In its 94-year history, the School of Hospitality Business has always embraced the value of mentorship. With a strong network of alumni eager to give back, Broad faculty connect alumni and students to share their knowledge and guidance and to promote lifelong learning and success.
“The word family is often overused when describing a group or a community. In the case of our hospitality school, this descriptor is really appropriate, if for no other reason than the nature of hospitality itself,” Bonnie Knutson, professor of hospitality business, said.
“While there is a myriad of definitions of the term, they can probably be summed up by the mantra of a former director, Don Smith, who always said hospitality is best defined as ‘The answer is yes; what is the question?’”
For Billy Downs (B.A. Hotel & Restaurant Management ’88), Chef Kurt Kwiatkowski (M.S. Foodservice Management ’05), Sarah Michelson (B.A. Hospitality Business ’20), Eloy Trevino (B.A. Marketing ’97, MBA ’01) and Alison Wallace (B.A. Hospitality Business ’97), their answer is always yes, term after term.
They each welcome the opportunity to support students with their time, talents and expertise to help provide a unique and meaningful learning experience. This fall, they each worked alongside Knutson to advise students in her hospitality business strategy course, which was held virtually.
Extraordinary impact during the pandemic
Kwiatkowski, senior executive chef for Culinary Services at MSU, and Downs, president of Downs Management & Consulting and owner of Ford’s Garage, brought their food and beverage expertise to the table, helping students think of food trends and alternative preparation and delivery methods.
Trevino, vice president at McKinsey & Company, not only provided expertise on brand strategy but also met with student teams individually throughout their capstone project to help keep them on track.
Wallace, director of sales for Hilton in Chicago, helped guide a complex term project that challenged students with developing an innovative strategy for one of the three legacy Hilton hotels in the Windy City: Drake Hotel, Palmer House Hilton and Hilton Chicago.
Wallace shared how she has continued to be involved with MSU as much as possible since she graduated, often by partnering on projects and hosting interns in the summer.

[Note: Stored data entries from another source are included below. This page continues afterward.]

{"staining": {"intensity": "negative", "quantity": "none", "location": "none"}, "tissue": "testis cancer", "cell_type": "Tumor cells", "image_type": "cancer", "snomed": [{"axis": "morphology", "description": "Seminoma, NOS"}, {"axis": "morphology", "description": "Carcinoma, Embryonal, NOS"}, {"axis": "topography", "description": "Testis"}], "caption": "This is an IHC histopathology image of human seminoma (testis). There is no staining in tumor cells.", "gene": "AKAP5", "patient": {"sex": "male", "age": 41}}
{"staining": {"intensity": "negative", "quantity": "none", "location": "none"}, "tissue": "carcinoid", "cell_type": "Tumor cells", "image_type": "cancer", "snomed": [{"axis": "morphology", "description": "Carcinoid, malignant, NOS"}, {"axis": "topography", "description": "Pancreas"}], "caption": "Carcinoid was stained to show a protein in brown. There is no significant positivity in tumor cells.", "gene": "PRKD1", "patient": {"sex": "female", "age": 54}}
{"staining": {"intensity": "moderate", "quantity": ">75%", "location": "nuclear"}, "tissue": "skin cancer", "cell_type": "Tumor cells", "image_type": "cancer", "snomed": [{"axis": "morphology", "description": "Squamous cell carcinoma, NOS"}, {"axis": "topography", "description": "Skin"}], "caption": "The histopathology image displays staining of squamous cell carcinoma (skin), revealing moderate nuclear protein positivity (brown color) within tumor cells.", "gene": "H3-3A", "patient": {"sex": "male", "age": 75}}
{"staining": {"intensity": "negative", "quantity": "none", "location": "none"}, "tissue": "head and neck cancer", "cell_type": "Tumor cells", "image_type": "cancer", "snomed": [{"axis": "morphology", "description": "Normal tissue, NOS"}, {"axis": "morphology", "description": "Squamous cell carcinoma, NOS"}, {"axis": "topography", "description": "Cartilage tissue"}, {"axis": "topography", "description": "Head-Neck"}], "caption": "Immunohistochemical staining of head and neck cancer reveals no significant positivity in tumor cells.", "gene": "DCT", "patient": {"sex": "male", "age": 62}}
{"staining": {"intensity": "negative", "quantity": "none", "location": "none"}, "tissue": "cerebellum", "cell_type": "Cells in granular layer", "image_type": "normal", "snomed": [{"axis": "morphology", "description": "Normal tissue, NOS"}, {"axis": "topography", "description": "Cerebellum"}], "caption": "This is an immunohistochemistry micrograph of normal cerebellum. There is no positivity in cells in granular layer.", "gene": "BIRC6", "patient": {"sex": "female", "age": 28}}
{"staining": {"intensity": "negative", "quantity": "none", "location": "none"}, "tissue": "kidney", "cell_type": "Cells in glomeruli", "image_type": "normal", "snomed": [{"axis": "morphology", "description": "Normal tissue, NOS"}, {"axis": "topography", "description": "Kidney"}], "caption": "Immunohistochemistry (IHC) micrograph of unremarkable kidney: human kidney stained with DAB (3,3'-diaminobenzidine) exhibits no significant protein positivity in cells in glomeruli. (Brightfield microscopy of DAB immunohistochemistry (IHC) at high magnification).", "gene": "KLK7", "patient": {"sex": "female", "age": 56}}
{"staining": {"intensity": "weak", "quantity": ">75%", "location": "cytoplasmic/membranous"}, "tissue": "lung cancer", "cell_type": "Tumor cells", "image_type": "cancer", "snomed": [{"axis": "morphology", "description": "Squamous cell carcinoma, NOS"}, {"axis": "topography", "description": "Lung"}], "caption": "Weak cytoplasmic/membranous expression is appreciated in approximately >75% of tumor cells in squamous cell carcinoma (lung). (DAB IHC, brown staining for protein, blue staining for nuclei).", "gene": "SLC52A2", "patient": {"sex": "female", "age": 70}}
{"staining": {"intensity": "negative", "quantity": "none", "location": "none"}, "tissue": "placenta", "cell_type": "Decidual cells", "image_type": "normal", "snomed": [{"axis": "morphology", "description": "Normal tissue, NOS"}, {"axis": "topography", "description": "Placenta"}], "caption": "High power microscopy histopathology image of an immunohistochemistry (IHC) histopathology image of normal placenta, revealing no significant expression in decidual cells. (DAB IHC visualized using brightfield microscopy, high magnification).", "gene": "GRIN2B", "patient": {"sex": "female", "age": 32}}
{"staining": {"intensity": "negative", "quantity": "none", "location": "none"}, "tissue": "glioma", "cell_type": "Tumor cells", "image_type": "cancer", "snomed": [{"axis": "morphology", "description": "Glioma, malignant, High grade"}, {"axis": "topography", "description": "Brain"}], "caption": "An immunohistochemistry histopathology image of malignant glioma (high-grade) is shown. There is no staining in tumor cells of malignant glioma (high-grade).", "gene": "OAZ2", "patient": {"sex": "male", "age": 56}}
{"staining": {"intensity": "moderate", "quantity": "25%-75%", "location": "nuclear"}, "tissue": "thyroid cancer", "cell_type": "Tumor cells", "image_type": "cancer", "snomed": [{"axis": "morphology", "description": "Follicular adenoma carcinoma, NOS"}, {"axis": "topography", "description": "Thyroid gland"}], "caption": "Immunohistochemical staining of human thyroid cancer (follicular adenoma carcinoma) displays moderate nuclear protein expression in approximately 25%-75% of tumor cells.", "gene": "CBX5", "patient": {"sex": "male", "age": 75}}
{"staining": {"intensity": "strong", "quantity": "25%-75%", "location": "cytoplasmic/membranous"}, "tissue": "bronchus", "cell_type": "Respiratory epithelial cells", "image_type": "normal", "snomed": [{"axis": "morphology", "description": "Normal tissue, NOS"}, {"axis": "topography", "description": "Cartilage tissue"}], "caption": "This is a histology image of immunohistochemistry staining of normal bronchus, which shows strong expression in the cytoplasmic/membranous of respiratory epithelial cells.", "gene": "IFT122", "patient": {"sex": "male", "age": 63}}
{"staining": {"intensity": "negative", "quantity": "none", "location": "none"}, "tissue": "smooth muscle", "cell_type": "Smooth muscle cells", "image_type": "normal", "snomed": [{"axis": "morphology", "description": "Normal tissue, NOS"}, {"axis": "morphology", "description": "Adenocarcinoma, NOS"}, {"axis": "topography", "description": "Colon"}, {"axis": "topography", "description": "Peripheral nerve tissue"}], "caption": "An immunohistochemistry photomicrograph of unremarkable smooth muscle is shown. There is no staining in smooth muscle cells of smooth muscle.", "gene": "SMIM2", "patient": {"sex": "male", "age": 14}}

“We are always very impressed by the quality of the students at Michigan State and have really enjoyed getting to know the students through various initiatives,” she said.
As a recent alumna, Michelson worked with Knutson as a Broad Scholar/student researcher and classroom assistant. She shared her new experiences as a catering and conference services coordinator at Montage Healdsburg, an ultra-luxury resort, and assisted during the course’s online learning transition.
“The School of Hospitality Business has an impressive alumni network and I had the privilege of being mentored by many outstanding alumni as a student, so this was a clear opportunity for me to give back, especially to a professor who gave so much of her time and energy to help my personal growth,” she said.
Michelson said she valued bringing in her perspective as a recent alumna to discuss the transition from college to professional life.
The cycle of mentorship
Mentorship is of course valuable to students, but the mentors themselves can also gain new insights from the experiences and interactions with students as well.
“We always learn new best practices from the students and implement some of their recommendations,” Wallace said. “Michigan State hospitality students are best in class, and we look forward to continuing to partner together.”
Kwiatkowski added, “I have made some great connections and seen so many students move on to great things in the hospitality industry. Staying as current as possible with trends and what is going on in the hospitality industry is so important in my role here at Michigan State University.”
In Knutson’s eyes, the program at Broad breeds future mentors. While studying at MSU, students learn from mentors and alumni and, in turn, are inspired to become mentors themselves.
“Every one of these incredible alumni sat in my course during their hospitality education and represent more than one generation of students,” she said.
“Had they not had the challenging, meaningful, exciting, opportunistic educational experience during their four years (classes, internships, work experiences, mentorships, club and student-run events), that bond to give back would not have been forged. But they did, and it was,” Knutson explained. “This is true for the thousands of graduates who are proud to be alumni of a top Hospitality Business program.”
Being a lifelong learner is an important role for every individual, no matter the career or industry, no matter if you’re a student or an alumnus. These Broad Spartans are among the many who give their time to mentor and give back, and they remind us that we all have the incredible opportunity to continuously learn from one another in new ways.